Promising anticonvulsant N-[(2,4-dichlorophenyl) methyl]-2-(2,4-dioxo-1H-quinazolin-3-yl) acetamide: dose-dependent study and evaluation of anticonvulsant action spectrum in vivo and in silico.

The anticonvulsant spectrum of the original promising anticonvulsant N-[(2,4-dichlorophenyl) methyl]-2-(2,4-dioxo-1H-quinazolin-3-yl) acetamide was studied. The compound had a pronounced anticonvulsant effect, significantly reducing the mortality of mice in models of seizures induced by pentylenetetrazole, picrotoxin, strychnine, and caffeine. In the thiosemicarbazideinduced seizure model, the test compound did not reduce mortality. The obtained results indicated that the mechanism of anticonvulsant action involved GABA-ergic (effective in models of pentylenetetrazole and picrotoxin-induced seizures), glycinergic (efficiency in the strychnine model of paroxysms), and adenosinergic (effectiveness in the model of caffeine induced seizures). Molecular docking of a promising anticonvulsant to anticonvulsant biotargets follow the mechanisms of chemo-induced seizures, namely GABA, glycine, and adenosine receptors type A2A, GABAAT, and BCAT enzymes. The conformity between in vivo and in silico studies results was revealed.

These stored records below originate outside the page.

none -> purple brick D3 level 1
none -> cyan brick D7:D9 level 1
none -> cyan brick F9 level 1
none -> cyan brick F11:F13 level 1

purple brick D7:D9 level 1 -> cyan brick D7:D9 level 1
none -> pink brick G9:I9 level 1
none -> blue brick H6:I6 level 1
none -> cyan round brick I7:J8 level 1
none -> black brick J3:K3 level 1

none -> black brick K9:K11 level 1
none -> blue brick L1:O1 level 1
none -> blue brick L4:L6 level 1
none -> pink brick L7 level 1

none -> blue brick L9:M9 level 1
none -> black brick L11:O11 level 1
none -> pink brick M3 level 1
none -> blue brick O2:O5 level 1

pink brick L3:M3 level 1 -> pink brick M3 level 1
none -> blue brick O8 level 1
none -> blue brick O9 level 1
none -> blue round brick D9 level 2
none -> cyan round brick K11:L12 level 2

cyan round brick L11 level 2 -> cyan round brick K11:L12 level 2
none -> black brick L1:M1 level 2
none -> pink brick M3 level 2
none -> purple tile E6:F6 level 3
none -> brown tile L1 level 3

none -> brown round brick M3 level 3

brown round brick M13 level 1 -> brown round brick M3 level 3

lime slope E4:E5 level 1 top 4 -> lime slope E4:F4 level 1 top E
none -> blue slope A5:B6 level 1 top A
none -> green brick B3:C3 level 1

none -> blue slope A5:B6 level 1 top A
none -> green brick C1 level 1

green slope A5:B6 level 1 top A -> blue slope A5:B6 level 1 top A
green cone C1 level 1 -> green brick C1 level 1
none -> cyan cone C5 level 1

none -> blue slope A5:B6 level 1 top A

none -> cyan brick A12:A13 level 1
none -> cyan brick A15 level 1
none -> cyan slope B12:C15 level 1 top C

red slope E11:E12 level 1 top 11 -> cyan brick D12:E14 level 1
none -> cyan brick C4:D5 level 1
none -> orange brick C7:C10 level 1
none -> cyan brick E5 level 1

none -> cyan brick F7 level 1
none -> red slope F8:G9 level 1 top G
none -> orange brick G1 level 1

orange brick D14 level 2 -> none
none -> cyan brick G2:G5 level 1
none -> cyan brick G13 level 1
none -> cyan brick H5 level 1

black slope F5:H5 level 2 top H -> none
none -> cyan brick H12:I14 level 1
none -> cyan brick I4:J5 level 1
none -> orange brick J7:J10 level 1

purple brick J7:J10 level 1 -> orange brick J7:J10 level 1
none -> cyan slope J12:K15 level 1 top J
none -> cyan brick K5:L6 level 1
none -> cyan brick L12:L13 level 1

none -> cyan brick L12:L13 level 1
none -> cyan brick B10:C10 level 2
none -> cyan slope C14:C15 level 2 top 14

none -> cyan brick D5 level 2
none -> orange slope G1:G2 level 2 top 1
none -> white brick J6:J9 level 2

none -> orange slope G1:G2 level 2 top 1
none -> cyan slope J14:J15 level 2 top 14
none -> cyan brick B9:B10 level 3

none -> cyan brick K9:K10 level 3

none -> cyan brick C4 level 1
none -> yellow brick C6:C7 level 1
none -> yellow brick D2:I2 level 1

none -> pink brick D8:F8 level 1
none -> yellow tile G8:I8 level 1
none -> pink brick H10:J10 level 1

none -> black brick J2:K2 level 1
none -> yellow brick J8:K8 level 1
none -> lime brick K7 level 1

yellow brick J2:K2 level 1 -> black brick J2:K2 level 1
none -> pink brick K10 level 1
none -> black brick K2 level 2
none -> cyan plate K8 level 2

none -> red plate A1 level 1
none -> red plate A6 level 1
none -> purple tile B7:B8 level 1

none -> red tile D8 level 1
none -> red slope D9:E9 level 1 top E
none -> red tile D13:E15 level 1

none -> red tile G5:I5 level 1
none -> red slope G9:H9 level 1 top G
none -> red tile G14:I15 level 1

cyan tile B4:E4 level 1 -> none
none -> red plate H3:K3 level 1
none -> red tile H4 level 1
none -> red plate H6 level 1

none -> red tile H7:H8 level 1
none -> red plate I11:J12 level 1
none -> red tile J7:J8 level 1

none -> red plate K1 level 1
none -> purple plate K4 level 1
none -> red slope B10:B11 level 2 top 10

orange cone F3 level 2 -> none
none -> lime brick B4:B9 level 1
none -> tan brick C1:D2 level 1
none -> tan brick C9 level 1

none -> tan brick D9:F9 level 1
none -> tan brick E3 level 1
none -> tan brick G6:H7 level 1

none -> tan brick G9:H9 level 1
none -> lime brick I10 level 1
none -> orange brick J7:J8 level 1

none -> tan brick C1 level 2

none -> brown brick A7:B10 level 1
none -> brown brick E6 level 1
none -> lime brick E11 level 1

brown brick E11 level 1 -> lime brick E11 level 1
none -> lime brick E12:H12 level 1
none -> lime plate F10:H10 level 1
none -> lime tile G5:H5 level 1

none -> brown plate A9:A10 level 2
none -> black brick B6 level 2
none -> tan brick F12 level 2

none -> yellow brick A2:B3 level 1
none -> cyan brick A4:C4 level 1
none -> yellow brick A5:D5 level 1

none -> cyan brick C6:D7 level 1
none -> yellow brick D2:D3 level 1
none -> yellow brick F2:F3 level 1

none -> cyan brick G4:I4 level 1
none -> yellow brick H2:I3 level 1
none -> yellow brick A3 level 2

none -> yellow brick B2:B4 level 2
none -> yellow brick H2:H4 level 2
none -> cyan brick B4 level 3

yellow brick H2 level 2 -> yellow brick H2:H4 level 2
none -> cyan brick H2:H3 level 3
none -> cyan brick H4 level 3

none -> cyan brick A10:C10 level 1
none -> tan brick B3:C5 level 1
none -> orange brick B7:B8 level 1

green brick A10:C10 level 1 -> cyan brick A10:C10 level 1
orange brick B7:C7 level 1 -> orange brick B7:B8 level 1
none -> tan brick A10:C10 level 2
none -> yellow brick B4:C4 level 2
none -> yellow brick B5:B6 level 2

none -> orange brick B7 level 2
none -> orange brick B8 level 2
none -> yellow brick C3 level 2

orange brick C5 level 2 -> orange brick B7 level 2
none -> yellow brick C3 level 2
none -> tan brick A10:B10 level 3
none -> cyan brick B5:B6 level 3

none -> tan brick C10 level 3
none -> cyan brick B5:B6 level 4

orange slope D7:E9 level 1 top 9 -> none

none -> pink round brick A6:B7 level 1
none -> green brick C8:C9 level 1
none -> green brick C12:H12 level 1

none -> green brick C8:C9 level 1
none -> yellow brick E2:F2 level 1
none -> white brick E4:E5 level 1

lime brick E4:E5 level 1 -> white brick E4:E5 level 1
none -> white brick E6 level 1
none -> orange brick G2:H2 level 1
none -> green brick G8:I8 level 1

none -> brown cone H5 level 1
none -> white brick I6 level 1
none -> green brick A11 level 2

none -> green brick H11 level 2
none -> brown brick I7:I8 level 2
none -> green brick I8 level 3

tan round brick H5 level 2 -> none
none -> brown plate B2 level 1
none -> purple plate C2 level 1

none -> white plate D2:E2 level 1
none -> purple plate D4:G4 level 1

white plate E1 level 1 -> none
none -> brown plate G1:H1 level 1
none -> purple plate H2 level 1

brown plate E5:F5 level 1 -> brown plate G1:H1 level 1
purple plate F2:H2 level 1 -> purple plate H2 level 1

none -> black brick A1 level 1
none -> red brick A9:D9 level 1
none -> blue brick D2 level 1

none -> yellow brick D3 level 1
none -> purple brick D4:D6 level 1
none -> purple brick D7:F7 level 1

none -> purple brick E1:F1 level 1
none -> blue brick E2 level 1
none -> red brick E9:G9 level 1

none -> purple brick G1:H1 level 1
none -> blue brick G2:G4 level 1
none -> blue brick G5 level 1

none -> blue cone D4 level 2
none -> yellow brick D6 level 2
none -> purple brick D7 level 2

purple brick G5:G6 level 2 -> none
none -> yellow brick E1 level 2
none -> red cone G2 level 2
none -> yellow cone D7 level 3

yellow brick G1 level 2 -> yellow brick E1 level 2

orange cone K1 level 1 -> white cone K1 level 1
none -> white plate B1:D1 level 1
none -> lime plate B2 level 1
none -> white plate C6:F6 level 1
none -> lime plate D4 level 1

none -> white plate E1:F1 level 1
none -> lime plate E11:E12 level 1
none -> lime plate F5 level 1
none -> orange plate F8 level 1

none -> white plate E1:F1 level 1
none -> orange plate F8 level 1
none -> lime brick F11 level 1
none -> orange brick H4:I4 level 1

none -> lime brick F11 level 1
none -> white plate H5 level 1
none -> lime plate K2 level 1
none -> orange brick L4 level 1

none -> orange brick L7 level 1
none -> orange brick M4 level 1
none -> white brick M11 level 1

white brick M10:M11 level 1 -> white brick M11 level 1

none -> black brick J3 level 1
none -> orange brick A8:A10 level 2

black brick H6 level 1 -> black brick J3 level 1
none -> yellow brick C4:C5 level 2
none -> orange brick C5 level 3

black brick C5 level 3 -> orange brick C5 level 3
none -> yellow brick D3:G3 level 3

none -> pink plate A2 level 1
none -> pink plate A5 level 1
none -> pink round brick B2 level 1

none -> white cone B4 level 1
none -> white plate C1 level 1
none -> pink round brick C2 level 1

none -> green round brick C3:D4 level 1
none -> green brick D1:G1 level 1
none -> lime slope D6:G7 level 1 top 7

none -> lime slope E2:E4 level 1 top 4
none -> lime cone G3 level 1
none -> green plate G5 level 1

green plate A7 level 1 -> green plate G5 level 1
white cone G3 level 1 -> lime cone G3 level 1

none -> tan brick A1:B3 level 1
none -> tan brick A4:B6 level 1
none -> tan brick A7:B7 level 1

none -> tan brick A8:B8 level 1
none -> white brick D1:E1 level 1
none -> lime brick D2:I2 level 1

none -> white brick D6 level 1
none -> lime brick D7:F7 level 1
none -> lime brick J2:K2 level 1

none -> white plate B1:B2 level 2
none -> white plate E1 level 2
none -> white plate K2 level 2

Synthesis, in vivo and in silico anticonvulsant activity studies of new derivatives of 2-(2,4-dioxo-1,4-dihydroquinazolin-3(2H)-yl)acetamide.

In order to expand the arsenal of biologically active substances of anticonvulsive action by the interaction of 2-(2,4-dioxo-1,4-dihydroquinazolin-3(2H)-yl)acetic acid with the corresponding amines in the presence of N,N'-carbonyldiimidazole in the dioxane medium, a systematic series of 2-(2,4-dioxo-1,4-dihydroquinazolin-3(2H)-yl)-N-R-acetamides was obtained. A novel approach to synthesis of the key intermediate - 2-(2,4-dioxo-1,4-dihydro-quinazolin-3(2H)-yl)acetic acid was developed. The structure and purity of the resulting substances was confirmed by elemental analysis, 1H NMR, 13C NMR spectroscopy and LC/MS. Based on the results of docking studies using SCIGRESS software, selected compounds with the best affinity for anticonvulsant protein biomes (PDB codes: 4COF, 3F8E and 1 EOU) are promising for experimental studies of anticonvulsant activity. A comparative analysis of the results of molecular docking and in vivo results suggests that there is a positive correlation between scoring protein inhibition and experimental data. Pharmacological studies have revealed the leader compound 2-(2,4-dioxo-1,4-dihydroquinazolin-3(2H)-yl)-N-[(2,4-dichlorophenyl)methyl]acet-amide, which improved all the experimental convulsive syndrome rates in mice without motor coordination impairment and may be recommended for further research. The lowest values of the scoring function of the ligand-peptide interaction are obtained for the synthesized compound and сarbonic anhydrase II (gene name CA2) (PDB code 1 EOU), so its inhibition is proposed by us as the most probable mechanism of the anticonvulsive effect of the leader compound.